Bu herkesin kendine ara sıra sorduğu bir sorudur.
Ya da nasıl bir kişi olmak istiyorum?
Aslında hepimiz içimizde kendimize dönüşmek için bir potansiyeli barındırırız.
Bazı olaylar içimizdekinin en iyisini, bazı olaylarsa negatif deneyimlerle içimizdeki kırılması gereken yerleri zorlayarak bizi olmamamız gereken yerlere götürürler.
Negatif deneyimler de olumlular kadar önemli diyoruz ama negatifin içinden geçip o pozitifi, bize göreyi bulmak kolay değil.

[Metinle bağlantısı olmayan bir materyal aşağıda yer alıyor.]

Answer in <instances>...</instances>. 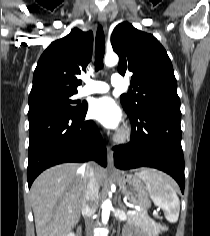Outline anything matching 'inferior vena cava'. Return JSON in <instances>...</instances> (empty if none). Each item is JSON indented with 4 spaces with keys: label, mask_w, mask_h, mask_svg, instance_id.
I'll return each instance as SVG.
<instances>
[{
    "label": "inferior vena cava",
    "mask_w": 210,
    "mask_h": 236,
    "mask_svg": "<svg viewBox=\"0 0 210 236\" xmlns=\"http://www.w3.org/2000/svg\"><path fill=\"white\" fill-rule=\"evenodd\" d=\"M87 190L83 201L82 214L86 217V235L92 236L93 220L92 216L96 212L99 199V182L96 179L94 167L87 165Z\"/></svg>",
    "instance_id": "602c4592"
}]
</instances>
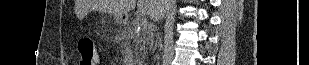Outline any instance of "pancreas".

Yine de minik minik kendi içinize bakarak, kendimiz olmamız için gereken toleransı kendimize vererek kendimize giden yolu oluşturabiliriz.
Her terapist de kendi terapi deneyiminden, kendi hayat deneyiminden geçer.
Kim olduğuma dair tanımlamaların yıkıldığını, bulanıklaştığını, kendime esneme payı bırakabildikçe daha kendim olduğumu görüyorum.
Biz şu, bu ya da o değiliz. Parçaların toplamından ya da bütünden de fazlayız.
Sadece kim olduğumuza cesaret göstererek olduğumuz kişiye ulaşabiliriz bu yüzden her gün öyle bir hayat yaşayalım ki olduğumuz kişiye yaklaşalım, kendimize dönelim.
Bozcaada benim çocukluğumun geçtiği, kim olduğumu oluşturan, kim olduğumu değiştiren, şu dönemlerde kendimi tekrar hatırlamak için gitmek istediğimi hatırladığım bir yer, diğeri ise Roma.
Seyahat etmek benim kendime yaklaşmamı ve kendimle daha rahat olmamı sağlayan bir yol. Bu sayfada bu yüzden hep farklı yerlerde yazdığım ve içten hissettiklerimi aktardığım yazıları görüyor olacaksınız. Ancak ihtiyacımızı keşfettiğimizde kendimize döner, kendimizi buluruz.
Olmadık yerlerde kendimizi bulamayız, olmadık kişilere kendimizi kanıtlayamayız.
İçimizdeki şefkatli sesin bilgeliği var, o ses bize kim olduğumuzu ve kimin iyi geldiğini hatırlatır.